** Opening Material to process block **

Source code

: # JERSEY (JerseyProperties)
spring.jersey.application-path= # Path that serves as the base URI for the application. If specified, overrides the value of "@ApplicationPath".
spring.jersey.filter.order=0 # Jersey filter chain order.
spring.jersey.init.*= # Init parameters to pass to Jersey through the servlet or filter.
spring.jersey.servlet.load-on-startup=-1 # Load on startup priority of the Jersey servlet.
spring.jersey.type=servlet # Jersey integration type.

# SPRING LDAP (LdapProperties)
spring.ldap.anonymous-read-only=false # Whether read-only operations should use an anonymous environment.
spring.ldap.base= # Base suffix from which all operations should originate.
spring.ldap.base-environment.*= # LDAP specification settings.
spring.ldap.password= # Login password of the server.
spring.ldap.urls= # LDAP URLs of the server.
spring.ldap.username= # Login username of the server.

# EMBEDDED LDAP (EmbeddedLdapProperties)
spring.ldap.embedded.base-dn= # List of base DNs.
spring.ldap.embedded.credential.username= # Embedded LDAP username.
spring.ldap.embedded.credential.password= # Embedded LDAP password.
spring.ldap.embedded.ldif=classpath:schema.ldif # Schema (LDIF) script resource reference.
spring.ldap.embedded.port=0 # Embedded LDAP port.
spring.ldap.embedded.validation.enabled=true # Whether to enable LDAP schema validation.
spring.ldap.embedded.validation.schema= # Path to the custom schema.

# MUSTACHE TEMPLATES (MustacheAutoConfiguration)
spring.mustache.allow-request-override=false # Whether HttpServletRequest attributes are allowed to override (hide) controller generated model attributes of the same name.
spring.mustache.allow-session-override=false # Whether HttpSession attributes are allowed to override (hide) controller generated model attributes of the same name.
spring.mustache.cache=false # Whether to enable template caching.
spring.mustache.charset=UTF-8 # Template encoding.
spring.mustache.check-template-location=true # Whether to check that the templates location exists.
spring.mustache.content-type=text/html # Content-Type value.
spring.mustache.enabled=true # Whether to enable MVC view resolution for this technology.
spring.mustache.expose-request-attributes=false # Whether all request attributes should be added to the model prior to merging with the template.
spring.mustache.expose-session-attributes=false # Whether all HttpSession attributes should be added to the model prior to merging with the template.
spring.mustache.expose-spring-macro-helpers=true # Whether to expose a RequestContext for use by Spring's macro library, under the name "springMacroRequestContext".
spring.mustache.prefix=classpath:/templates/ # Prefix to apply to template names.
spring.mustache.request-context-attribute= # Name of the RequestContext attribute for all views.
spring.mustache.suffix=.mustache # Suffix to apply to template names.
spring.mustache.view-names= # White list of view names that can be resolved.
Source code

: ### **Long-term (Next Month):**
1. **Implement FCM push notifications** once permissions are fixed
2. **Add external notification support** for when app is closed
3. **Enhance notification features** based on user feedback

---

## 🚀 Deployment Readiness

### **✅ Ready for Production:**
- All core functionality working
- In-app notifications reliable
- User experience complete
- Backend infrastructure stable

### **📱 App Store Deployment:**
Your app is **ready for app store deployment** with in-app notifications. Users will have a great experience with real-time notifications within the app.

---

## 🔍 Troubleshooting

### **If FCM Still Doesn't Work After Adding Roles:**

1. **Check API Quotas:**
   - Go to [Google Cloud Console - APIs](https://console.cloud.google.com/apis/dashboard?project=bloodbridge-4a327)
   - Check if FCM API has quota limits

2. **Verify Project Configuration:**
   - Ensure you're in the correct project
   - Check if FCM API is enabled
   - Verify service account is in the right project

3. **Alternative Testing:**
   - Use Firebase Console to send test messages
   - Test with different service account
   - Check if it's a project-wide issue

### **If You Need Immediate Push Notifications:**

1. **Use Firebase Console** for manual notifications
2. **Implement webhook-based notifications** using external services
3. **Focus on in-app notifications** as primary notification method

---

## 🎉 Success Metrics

** Closing Material to process block **

Using the entries above, quote each line verbatim from the first through the line that contains "spring.jersey.servlet.load-on-startup=-1 # Load".

_Reply to the task:_
Source code

: # JERSEY (JerseyProperties)
spring.jersey.application-path= # Path that serves as the base URI for the application. If specified, overrides the value of "@ApplicationPath".
spring.jersey.filter.order=0 # Jersey filter chain order.
spring.jersey.init.*= # Init parameters to pass to Jersey through the servlet or filter.
spring.jersey.servlet.load-on-startup=-1 # Load on startup priority of the Jersey servlet.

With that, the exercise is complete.